We can thus use these lists to generate a mask of booleans to check if a condition in our numpy array is satisfied for each element. To see a practical example, read and run the next cell but as usual think: what did you expect to see?

In [32]:
x = np.arange( 10 )
mask = [ True if x[ i ]**2 > 9 else False for i in range( len(x ) ) ]

print( "My array is")
print(x)
print( "The square would be")
y = x**2
print(y)

print( "The mask is True if the square of the element is less than 9, False otherwise")
print(mask)

print( "Now we take the mean considering only UNmasked elements, that is, for which the mask is False!")
print( "Do it by end to check! The result computed here is:")
xx = ma.masked_array( x, mask )
print( xx.mean() )


My array is
[0 1 2 3 4 5 6 7 8 9]
The square would be
[ 0  1  4  9 16 25 36 49 64 81]
The mask is True if the square of the element is less than 9, False otherwise
[False, False, False, False, True, True, True, True, True, True]
Now we take the mean considering only UNmasked elements, that is, for which the mask is False!
Do it by end to check! The result computed here is:
1.5


And let us make a second example for even more clarity:

In [33]:
x = np.array( [ 200, 39248, 2494, 2482, 9913, 23824, 589035, 999, 939, 38942,
              200, 39248, 2494, 2482, 93, 224, 9035, 999, 939, 38942,
              200, 39248, 2494, 282, 913, 23824, 589035, 999, 939, 38942,
              200, 357385, 3994294, 2482, 9913, 23824, 589035, 999, 939, 38942 ] )
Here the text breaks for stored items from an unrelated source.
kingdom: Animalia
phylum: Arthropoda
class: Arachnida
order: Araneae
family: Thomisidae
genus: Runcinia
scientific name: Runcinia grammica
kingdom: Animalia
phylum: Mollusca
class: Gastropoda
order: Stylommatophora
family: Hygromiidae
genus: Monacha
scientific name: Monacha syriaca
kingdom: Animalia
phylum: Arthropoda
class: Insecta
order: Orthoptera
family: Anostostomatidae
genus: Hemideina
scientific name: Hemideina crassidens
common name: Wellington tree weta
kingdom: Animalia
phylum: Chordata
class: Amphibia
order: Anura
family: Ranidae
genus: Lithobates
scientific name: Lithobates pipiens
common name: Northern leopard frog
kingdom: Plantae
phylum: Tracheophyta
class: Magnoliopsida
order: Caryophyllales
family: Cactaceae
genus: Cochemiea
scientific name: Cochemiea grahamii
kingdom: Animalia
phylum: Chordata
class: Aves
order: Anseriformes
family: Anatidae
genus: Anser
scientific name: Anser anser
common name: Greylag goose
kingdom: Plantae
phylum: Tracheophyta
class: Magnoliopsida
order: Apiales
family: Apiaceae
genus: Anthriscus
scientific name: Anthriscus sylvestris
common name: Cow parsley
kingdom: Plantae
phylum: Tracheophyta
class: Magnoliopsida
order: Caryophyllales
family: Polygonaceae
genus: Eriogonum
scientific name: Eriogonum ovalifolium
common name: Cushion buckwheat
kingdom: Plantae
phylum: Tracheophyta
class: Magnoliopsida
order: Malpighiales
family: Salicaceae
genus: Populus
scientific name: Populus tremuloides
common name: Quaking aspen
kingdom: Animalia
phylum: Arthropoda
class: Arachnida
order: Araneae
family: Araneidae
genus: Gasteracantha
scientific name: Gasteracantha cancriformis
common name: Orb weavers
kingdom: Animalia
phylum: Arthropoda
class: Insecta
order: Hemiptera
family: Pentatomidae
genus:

# We want to verify that the square root of all elements in the array "x" above is bigger than 10. 
# We can simply do

mask = [ True if np.sqrt( x[ i ] ) > 10 else False for i in range( len( x ) ) ]

# Than we transform the mask in an array and combine it with .all

mask2 = np.array( mask )

print( "Is the square root of all element of x bigger than 10? {0} ".format( mask2.all() ) )


Is the square root of all element of x bigger than 10? False 


Ok, this was a lot! But hopefully you are now ready to use most of the functionalities of this very powerful object!